We adjusted our results for important variables associated with fetal deaths. In our study maternal age ≥ 36 years, low level of education (0 – 7 years of schooling), twin pregnancies, fetal sex, and cesarean delivery were independently associated with fetal deaths, which corroborates the literature, as age greater than 35 years is a known risk factor for adverse obstetric outcomes [49] and more severe forms of COVID-19 [50]. Low schooling is related to worse conditions of housing, employment, income, gender violence, neighborhood, and other social determinants of health [51], and the COVID-19 pandemic may have exacerbated these social vulnerabilities. The risk of fetal death in twin pregnancies is usually higher than in singleton pregnancies [52]; but in pregnant women with ARD, the high metabolic demand of multiple fetuses can determine an even poorer prognosis. Regarding fetal sex, we found a higher chance of death for male fetuses, which is a finding reported by several authors over decades and suggests a greater prenatal vulnerability of males [53,54,55].

It is relevant to highlight that ARD during pregnancy combined with cesarean delivery was not associated with fetal deaths; but cesarean delivery, singly, demonstrated a protective effect against this adverse gestational outcome. In fact, when correctly indicated, cesarean delivery can benefit the ill pregnant woman, and save the fetus in acute distress, depending on the gestational age and fetal maturity. However, it is necessary to consider that urgent cesarean preterm deliveries can prevent fetal death, but studies are needed to assess the survival of premature neonates in these situations.

Although there is no information about the vaccination status of the participants of this study, it is likely that most of them were not immunized against SARS-CoV-2, since the COVID-19 vaccination of pregnant women started in Bahia in May 2021 [56], only for pregnant women with comorbidities. For pregnant women without comorbidities, this vaccination began in July 2021 [57], but this study included only pregnancies that ended by June 30th of that same year.

Our results must be interpreted considering their strengths and limitations. Limitations of this study include the use of administrative data, the use of preliminary data for 2021, the possibility of errors in the linkage of the databases, lack of knowledge regarding vaccine status, virus variants, maternal comorbidities, and potential underreporting. Strengths include using data of events under mandatory and universal surveillance (births, deaths, and acute respiratory distress) from robust and well-consolidated health information systems, and the controlling for important confounders. To the best of our knowledge, this is the first study to estimate the risk of fetal deaths associated to ARD in pregnancy, in the context of COVID-19 pandemic, in a middle-income country, and in a statewide population-based cohort.

Conclusion

Our results reiterate observations from previous studies that the mother-infant binomial is very vulnerable to the deleterious effects of severe COVID-19. It has important implications for public policies and clinical practice, as it alerts the need to prioritize pregnant women in preventive actions against SARS-CoV-2 and other respiratory viruses.
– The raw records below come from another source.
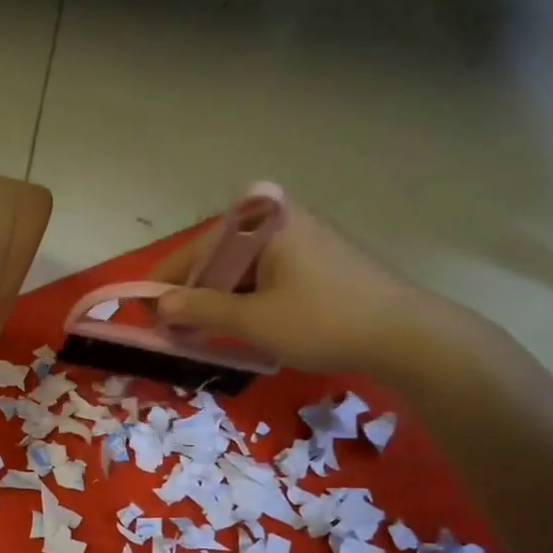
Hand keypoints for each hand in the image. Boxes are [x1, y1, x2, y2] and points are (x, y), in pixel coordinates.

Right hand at [150, 199, 471, 380]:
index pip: (196, 250)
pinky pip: (267, 274)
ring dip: (220, 300)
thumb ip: (200, 309)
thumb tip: (158, 305)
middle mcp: (281, 218)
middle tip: (175, 330)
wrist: (406, 335)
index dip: (166, 285)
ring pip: (242, 269)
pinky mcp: (319, 258)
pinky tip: (242, 325)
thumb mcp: (253, 320)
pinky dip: (248, 299)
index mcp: (263, 222)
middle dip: (193, 294)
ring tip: (204, 334)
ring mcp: (304, 237)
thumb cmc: (323, 322)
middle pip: (218, 257)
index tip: (146, 314)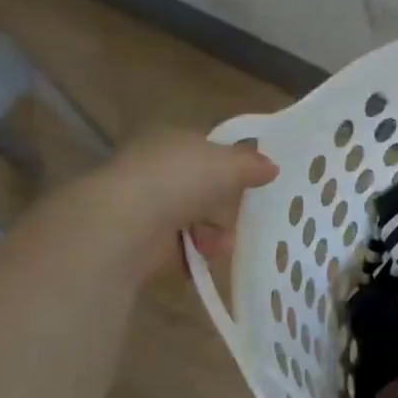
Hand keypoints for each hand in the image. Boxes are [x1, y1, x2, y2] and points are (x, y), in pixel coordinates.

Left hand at [66, 127, 279, 275]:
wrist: (126, 224)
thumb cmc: (181, 181)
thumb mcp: (230, 164)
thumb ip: (252, 164)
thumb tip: (271, 167)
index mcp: (173, 139)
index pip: (208, 148)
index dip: (233, 163)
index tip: (255, 182)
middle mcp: (155, 166)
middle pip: (201, 185)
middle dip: (224, 205)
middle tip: (244, 218)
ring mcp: (144, 202)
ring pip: (192, 217)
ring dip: (213, 232)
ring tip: (223, 245)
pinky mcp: (138, 236)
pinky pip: (177, 244)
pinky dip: (194, 252)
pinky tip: (206, 259)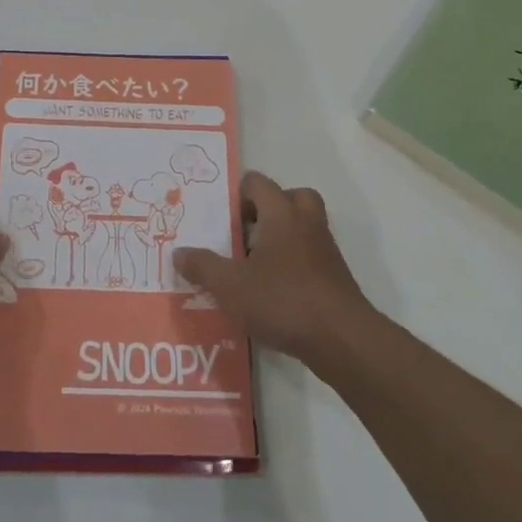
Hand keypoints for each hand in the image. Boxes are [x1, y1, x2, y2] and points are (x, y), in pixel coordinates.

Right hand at [174, 172, 374, 369]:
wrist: (342, 339)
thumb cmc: (283, 300)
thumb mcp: (230, 286)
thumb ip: (203, 266)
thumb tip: (178, 252)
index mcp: (281, 213)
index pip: (258, 183)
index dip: (237, 193)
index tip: (220, 218)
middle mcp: (307, 223)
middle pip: (291, 197)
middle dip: (267, 210)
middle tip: (245, 233)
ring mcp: (325, 250)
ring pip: (303, 227)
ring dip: (281, 237)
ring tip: (254, 264)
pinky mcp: (335, 277)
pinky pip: (311, 256)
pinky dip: (293, 264)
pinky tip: (273, 291)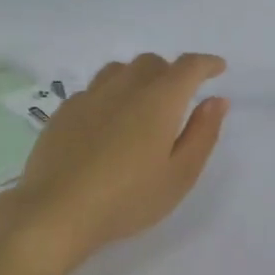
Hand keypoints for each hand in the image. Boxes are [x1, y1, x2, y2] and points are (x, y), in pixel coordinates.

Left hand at [0, 53, 228, 268]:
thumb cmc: (127, 199)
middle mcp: (124, 88)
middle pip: (152, 63)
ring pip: (119, 70)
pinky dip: (110, 95)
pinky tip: (107, 123)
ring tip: (142, 105)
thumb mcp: (179, 175)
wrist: (56, 211)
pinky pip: (94, 90)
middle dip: (171, 72)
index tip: (218, 69)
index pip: (188, 67)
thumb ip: (202, 134)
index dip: (206, 64)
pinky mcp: (64, 112)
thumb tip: (216, 101)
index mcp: (159, 100)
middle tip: (180, 97)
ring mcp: (89, 97)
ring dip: (138, 78)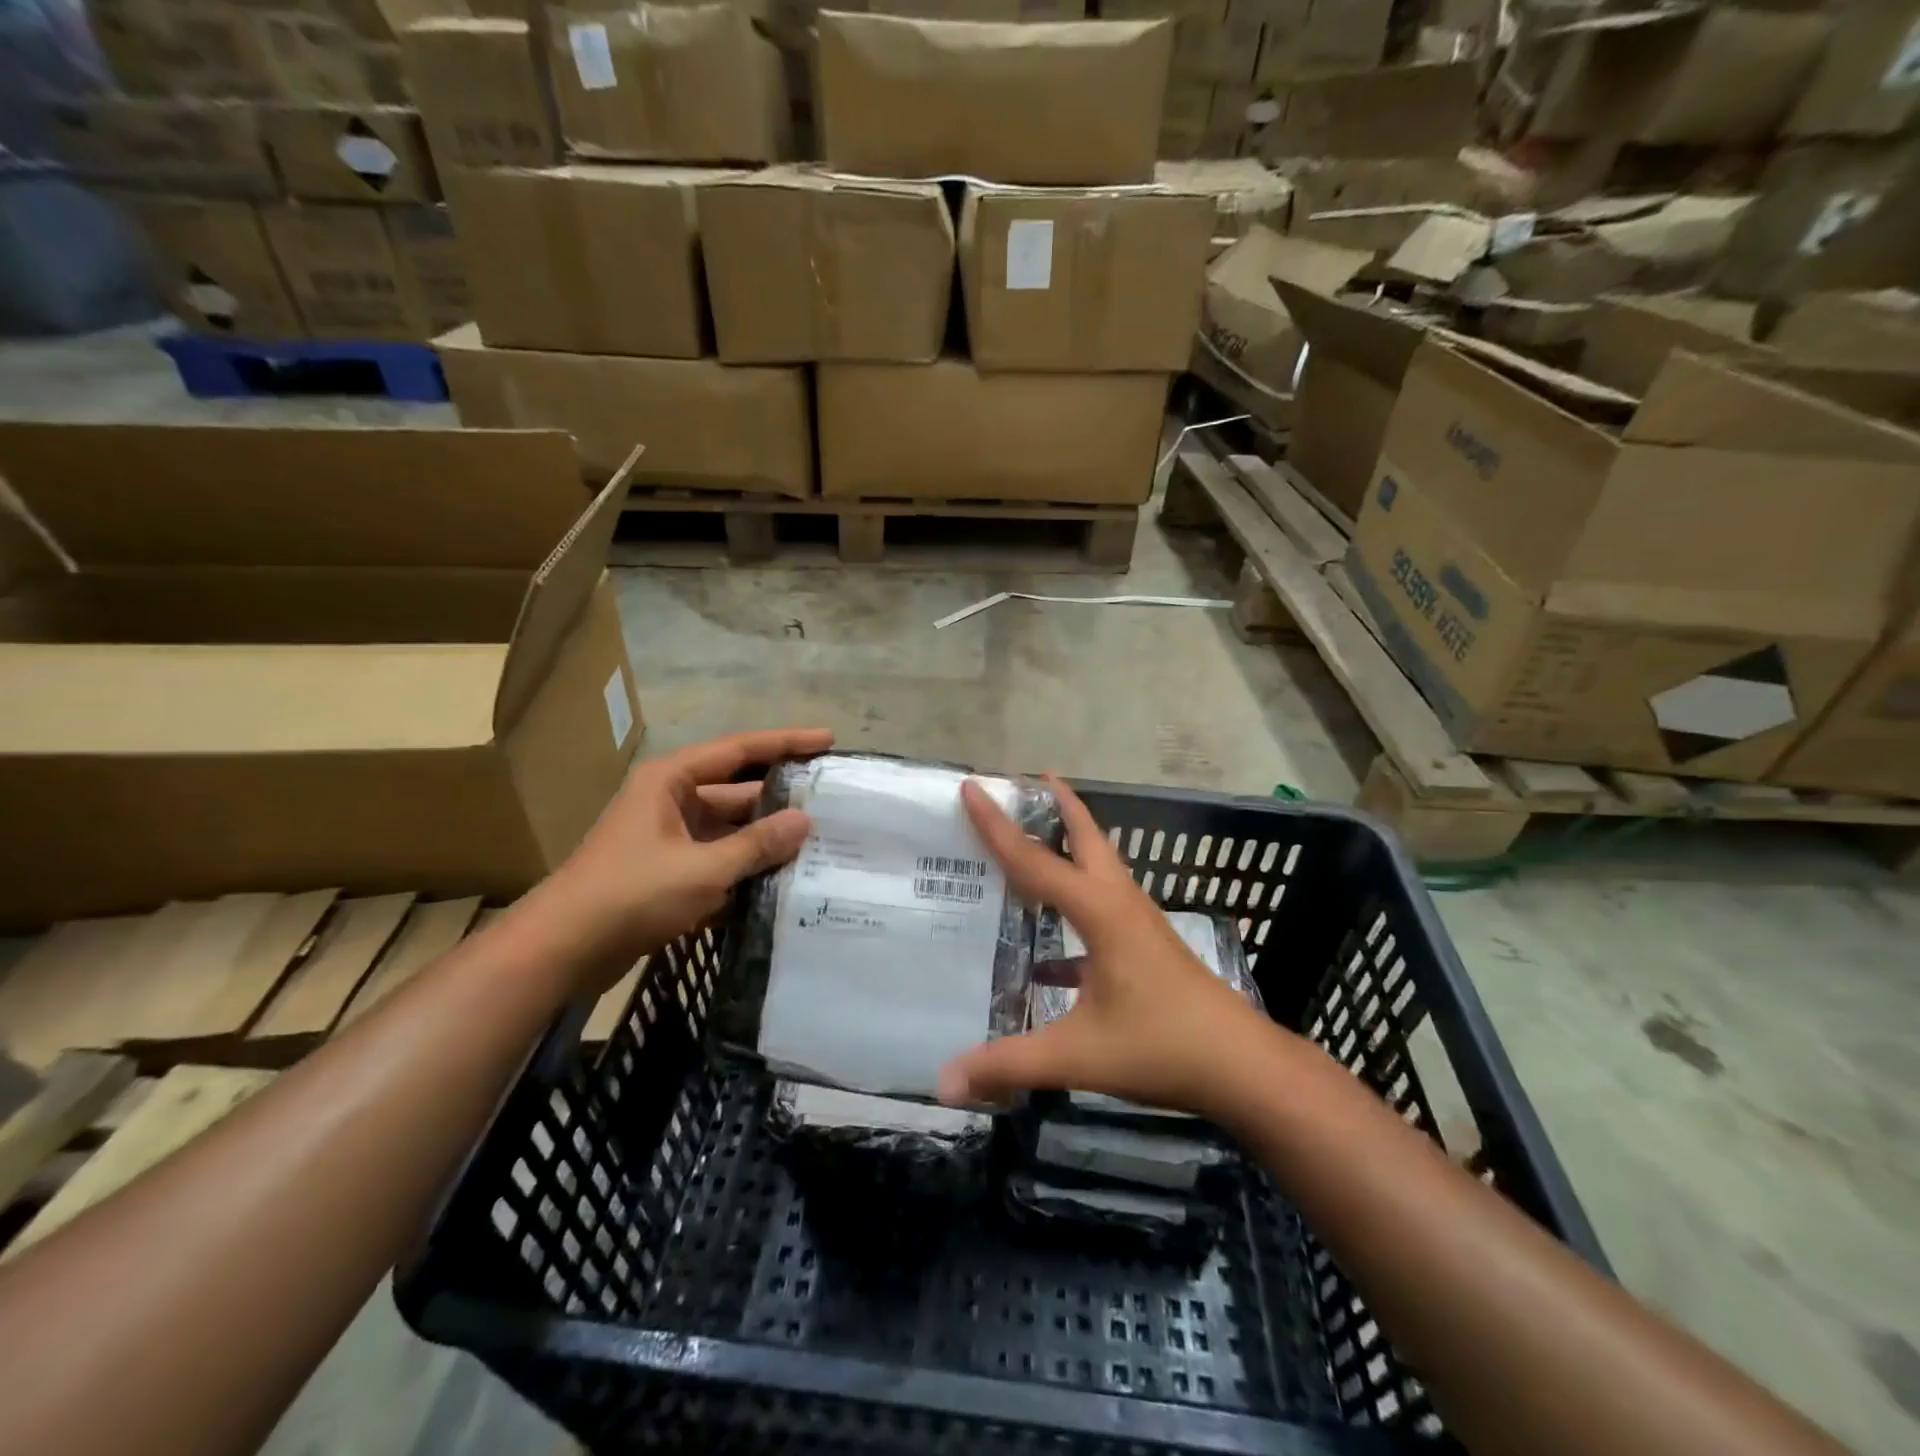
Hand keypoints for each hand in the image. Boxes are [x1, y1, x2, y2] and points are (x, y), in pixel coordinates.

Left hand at [536, 727, 832, 975]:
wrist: (561, 951)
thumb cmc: (630, 894)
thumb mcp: (702, 868)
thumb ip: (756, 844)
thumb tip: (804, 822)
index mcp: (672, 781)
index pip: (739, 750)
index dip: (786, 743)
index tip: (828, 740)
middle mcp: (671, 801)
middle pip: (738, 791)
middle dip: (781, 798)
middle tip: (832, 802)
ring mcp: (669, 839)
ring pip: (730, 830)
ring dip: (766, 839)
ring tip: (819, 843)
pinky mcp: (668, 873)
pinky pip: (718, 860)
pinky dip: (745, 868)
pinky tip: (783, 881)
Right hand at [937, 774, 1272, 1117]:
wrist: (1242, 1066)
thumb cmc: (1163, 1046)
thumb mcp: (1079, 1055)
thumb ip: (1010, 1064)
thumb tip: (943, 1083)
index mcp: (1100, 913)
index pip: (1036, 861)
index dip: (998, 825)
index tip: (974, 787)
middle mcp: (1120, 905)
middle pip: (1086, 838)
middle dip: (1058, 806)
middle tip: (1027, 780)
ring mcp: (1137, 925)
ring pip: (1098, 868)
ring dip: (1069, 846)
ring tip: (1035, 840)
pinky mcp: (1145, 948)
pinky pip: (1101, 910)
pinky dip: (1074, 908)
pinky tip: (1045, 955)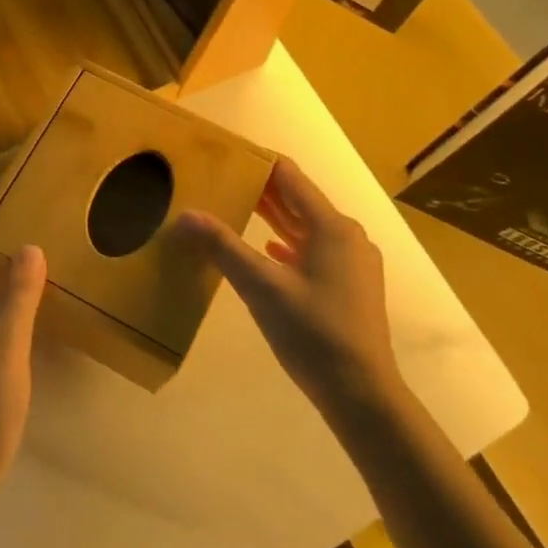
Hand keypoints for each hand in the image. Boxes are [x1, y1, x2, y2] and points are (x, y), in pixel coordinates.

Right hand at [179, 158, 397, 409]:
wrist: (361, 393)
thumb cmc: (313, 333)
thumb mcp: (261, 288)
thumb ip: (223, 247)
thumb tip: (185, 215)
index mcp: (331, 227)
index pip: (290, 177)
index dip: (258, 162)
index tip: (226, 154)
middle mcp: (347, 236)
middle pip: (299, 201)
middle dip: (261, 190)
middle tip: (220, 180)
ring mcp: (353, 263)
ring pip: (307, 228)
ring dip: (274, 218)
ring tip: (236, 208)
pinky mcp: (351, 286)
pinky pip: (315, 251)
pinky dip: (288, 245)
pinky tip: (269, 251)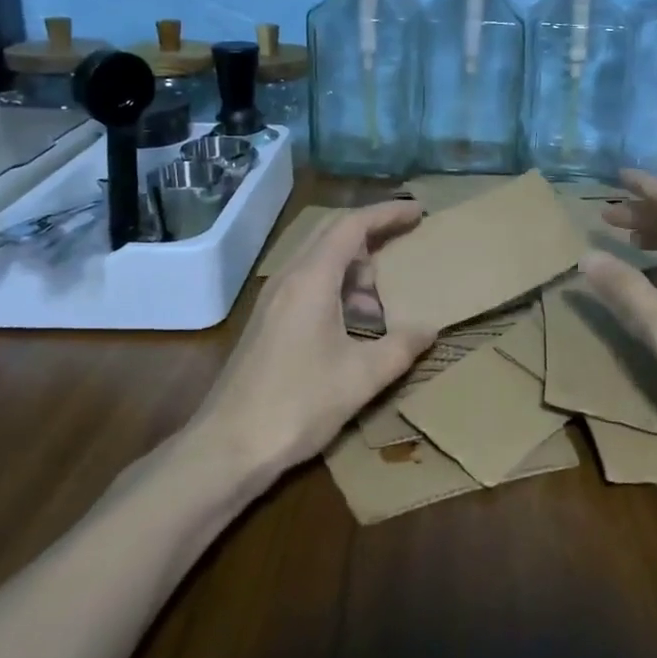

Our study also suggests that pregnant women infected with SARS-CoV-2 need to be monitored to avoid complications of ARD, including a careful assessment of the risks and benefits of early delivery to prevent fetal death.

New studies are needed to determine the mechanisms by which severe COVID-19 in pregnant women can lead to fetal death and the influence of environmental issues such as system constraints, co-infection with other respiratory viruses, delays in access to diagnosis and assistance, with the increased risk of fetal losses.